The prism of her divorce also added new colors to earlier songs such as “The House That Built Me,” the Tom Douglas-Allen Shamblin song that documents experiences and lessons that one by one add up to a life. That 2010 track became her first No. 1 country hit.
Likewise, her reading of Brandy Clark, McAnally and Kacey Musgraves’ acerbic “Mama’s Broken Heart” felt decidedly more personal when she sang it this time around.
Her field of vision, however, isn’t restricted to her own joys and travails. In “Automatic,” which she wrote with Nicolle Galyon and Natalie Hemby, she elevates the overworked theme in country music of waxing nostalgic for the good old days by zeroing in on attitudes such as civility and patience that often seem to have fallen by the wayside.
A rare (at least in mainstream country music) recognition of, and appreciation for, diversity in the world around her was at the core of Phillip Coleman and Don Henry’s “All Kinds of Kinds,” a song she introduced as especially appropriate for her Los Angeles audience.
Even her choice of other artists’ hits demonstrated a connoisseur’s taste in country, pop and rock oldies.

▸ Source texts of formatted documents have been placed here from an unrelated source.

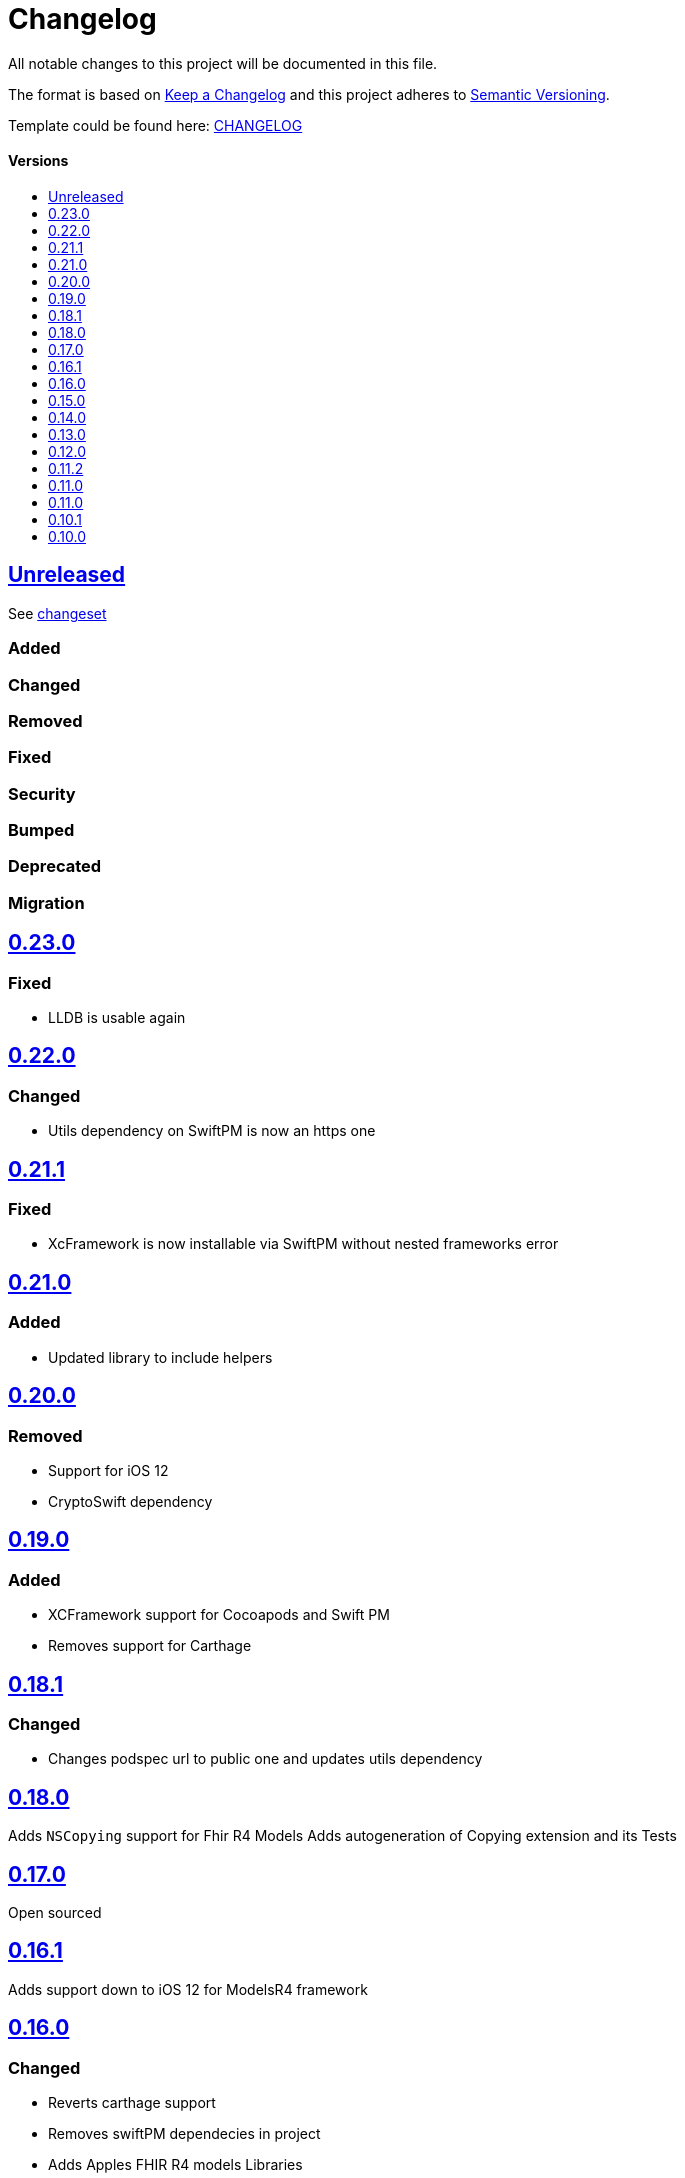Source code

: = Changelog
:link-repository: https://github.com/d4l-data4life/d4l-fhir-ios
:doctype: article
:toc: macro
:toclevels: 1
:toc-title:
:icons: font
:imagesdir: assets/images
ifdef::env-github[]
:warning-caption: :warning:
:caution-caption: :fire:
:important-caption: :exclamation:
:note-caption: :paperclip:
:tip-caption: :bulb:
endif::[]

All notable changes to this project will be documented in this file.

The format is based on http://keepachangelog.com/en/1.0.0/[Keep a Changelog]
and this project adheres to http://semver.org/spec/v2.0.0.html[Semantic Versioning].

Template could be found here: link:https://github.com/d4l-data4life/hc-readme-template/blob/main/TEMPLATE_CHANGELOG.adoc[CHANGELOG]

[discrete]
==== Versions

toc::[]

== link:{link-repository}/releases/latest[Unreleased]

See link:{link-repository}/compare/v1.16.0...main[changeset]

=== Added

=== Changed

=== Removed

=== Fixed

=== Security

=== Bumped

=== Deprecated

=== Migration

== link:{link-repository}/releases/tag/v0.23.0[0.23.0]

=== Fixed

* LLDB is usable again

== link:{link-repository}/releases/tag/0.22.0[0.22.0]

=== Changed

* Utils dependency on SwiftPM is now an https one

== link:{link-repository}/releases/tag/0.21.1[0.21.1]

=== Fixed

* XcFramework is now installable via SwiftPM without nested frameworks error

== link:{link-repository}/releases/tag/0.21.0[0.21.0]

=== Added

* Updated library to include helpers

== link:{link-repository}/releases/tag/0.20.0[0.20.0]

=== Removed

* Support for iOS 12
* CryptoSwift dependency

== link:{link-repository}/releases/tag/0.22.0[0.19.0]

=== Added

* XCFramework support for Cocoapods and Swift PM
* Removes support for Carthage

== link:{link-repository}/releases/tag/0.18.1[0.18.1]

=== Changed

* Changes podspec url to public one and updates utils dependency

== link:{link-repository}/releases/tag/0.18.0[0.18.0]

Adds `NSCopying` support for Fhir R4 Models
Adds autogeneration of Copying extension and its Tests

== link:{link-repository}/releases/tag/0.17.0[0.17.0]

Open sourced

== link:{link-repository}/releases/tag/0.16.1[0.16.1]

Adds support down to iOS 12 for ModelsR4 framework

== link:{link-repository}/releases/tag/0.16.0[0.16.0]

=== Changed

* Reverts carthage support
* Removes swiftPM dependecies in project
* Adds Apples FHIR R4 models Libraries
* Changes support for Swift PM to distribute 2 libraries (stu3 and R4 separately)
* Changes support for Pod to distribute 2 libraries (stu3 and R4 separately)

== link:{link-repository}/releases/tag/0.15.0[0.15.0]

=== Added

* Removes carthage support
* Adds Swift PM support

== link:{link-repository}/releases/tag/0.14.0[0.14.0]

=== Added

* Changes FHIR uri type mapping from URL to String for correct mapping in case uri doesnt conform to Swifts URL style

== link:{link-repository}/releases/tag/0.13.0[0.13.0]

=== Added

* Adds Keypath support for accessing properties by name

== link:{link-repository}/releases/tag/0.12.0[0.12.0]

=== Added

* Add `StructureDefinition` and `ElementDefinition` resources

== link:{link-repository}/releases/tag/0.11.2[0.11.2]

=== Changed

* Updates utils to 0.1.6

== link:{link-repository}/releases/tag/0.11.1[0.11.0]

=== Changed

* Updates utils to 0.1.5

== link:{link-repository}/releases/tag/0.11.0[0.11.0]

=== Changed

* Adds Attachment Helpers with tests
* Fixes Element Helper for Reference

== link:{link-repository}/releases/tag/0.10.1[0.10.1]

=== Changed

* Adds Element Helpers

== link:{link-repository}/releases/tag/0.10.0[0.10.0]

=== Changed

* Updates minimum iOS version to 11.0
* Updates Swift version to 5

She let loose Mountain’s hard-rock classic “Mississippi Queen,” which in addition to giving her band the opportunity to crank the music to 11 brought a valid new spin on the song when sung from a female point of view.
Later she served up the Band’s “Ophelia,” a rollicking romantic lament that’s hard to imagine ever turning up in, say, one of Carrie Underwood’s shows. Or Luke Bryan’s.
While heartache and personal strife aren’t things you’d wish on anyone, if the outcome for Lambert and her new album is more musical illumination on the level of what she’s given us to date, let the tears and the daggers fly.